**What you are asked to do:**
Wherever "pinky" occurs in the entries, copy the line that holds it.

-------- Records for the exercise --------

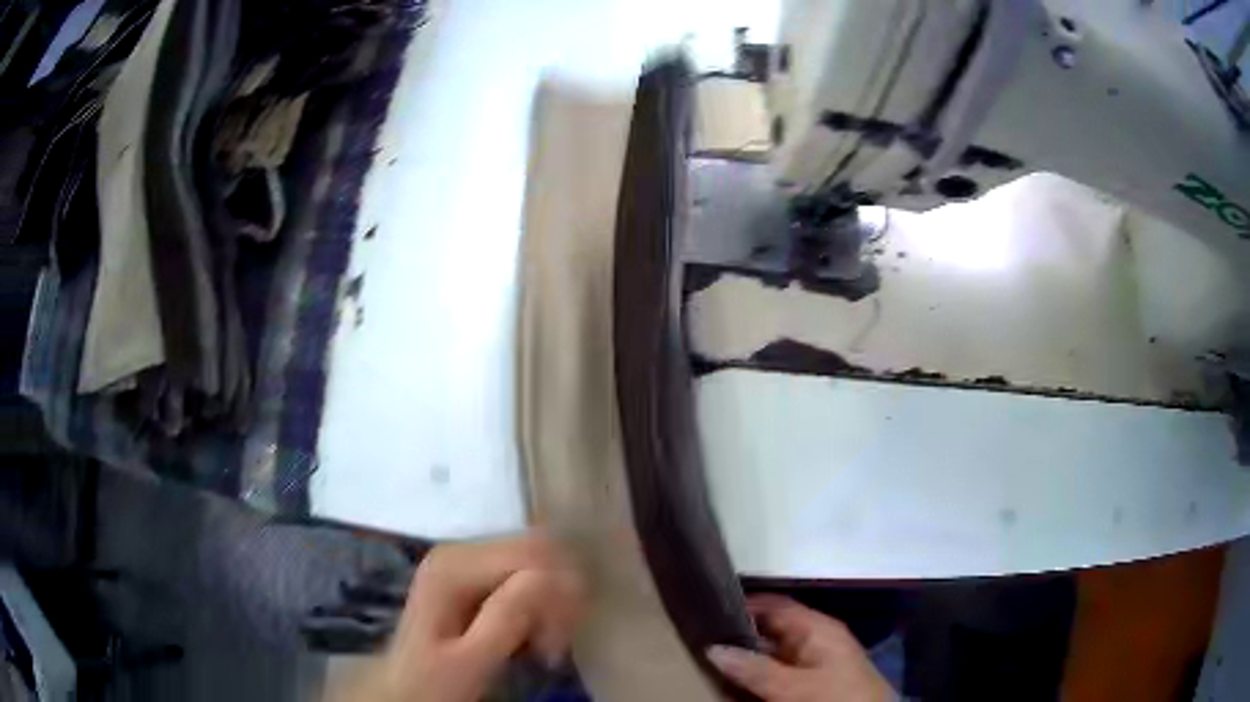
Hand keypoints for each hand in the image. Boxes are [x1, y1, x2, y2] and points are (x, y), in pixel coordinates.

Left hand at [336, 531, 583, 701]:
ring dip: (552, 603)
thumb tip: (549, 576)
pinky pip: (525, 576)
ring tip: (544, 643)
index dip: (559, 592)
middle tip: (553, 644)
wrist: (405, 691)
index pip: (533, 553)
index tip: (555, 641)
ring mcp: (466, 562)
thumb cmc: (435, 682)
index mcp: (455, 566)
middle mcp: (460, 551)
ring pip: (537, 562)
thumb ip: (506, 617)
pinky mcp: (474, 577)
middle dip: (557, 597)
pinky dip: (540, 605)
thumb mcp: (470, 660)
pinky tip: (534, 635)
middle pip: (537, 551)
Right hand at [707, 595, 894, 701]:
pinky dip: (756, 675)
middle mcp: (815, 639)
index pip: (774, 605)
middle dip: (738, 635)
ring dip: (745, 658)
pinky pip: (777, 672)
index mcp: (816, 628)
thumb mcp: (792, 686)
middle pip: (770, 629)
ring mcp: (814, 662)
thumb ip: (754, 669)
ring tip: (707, 659)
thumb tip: (714, 648)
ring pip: (771, 653)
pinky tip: (735, 682)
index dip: (742, 603)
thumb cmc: (836, 697)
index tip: (706, 609)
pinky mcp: (812, 682)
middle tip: (698, 639)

--------

**Written response:**
pinky pip: (525, 576)
pinky mcp: (474, 577)
pinky dip: (540, 605)
pinky tip: (534, 635)
pinky dip: (756, 675)
pinky pip: (777, 672)
pinky tip: (735, 682)
pinky mcp: (812, 682)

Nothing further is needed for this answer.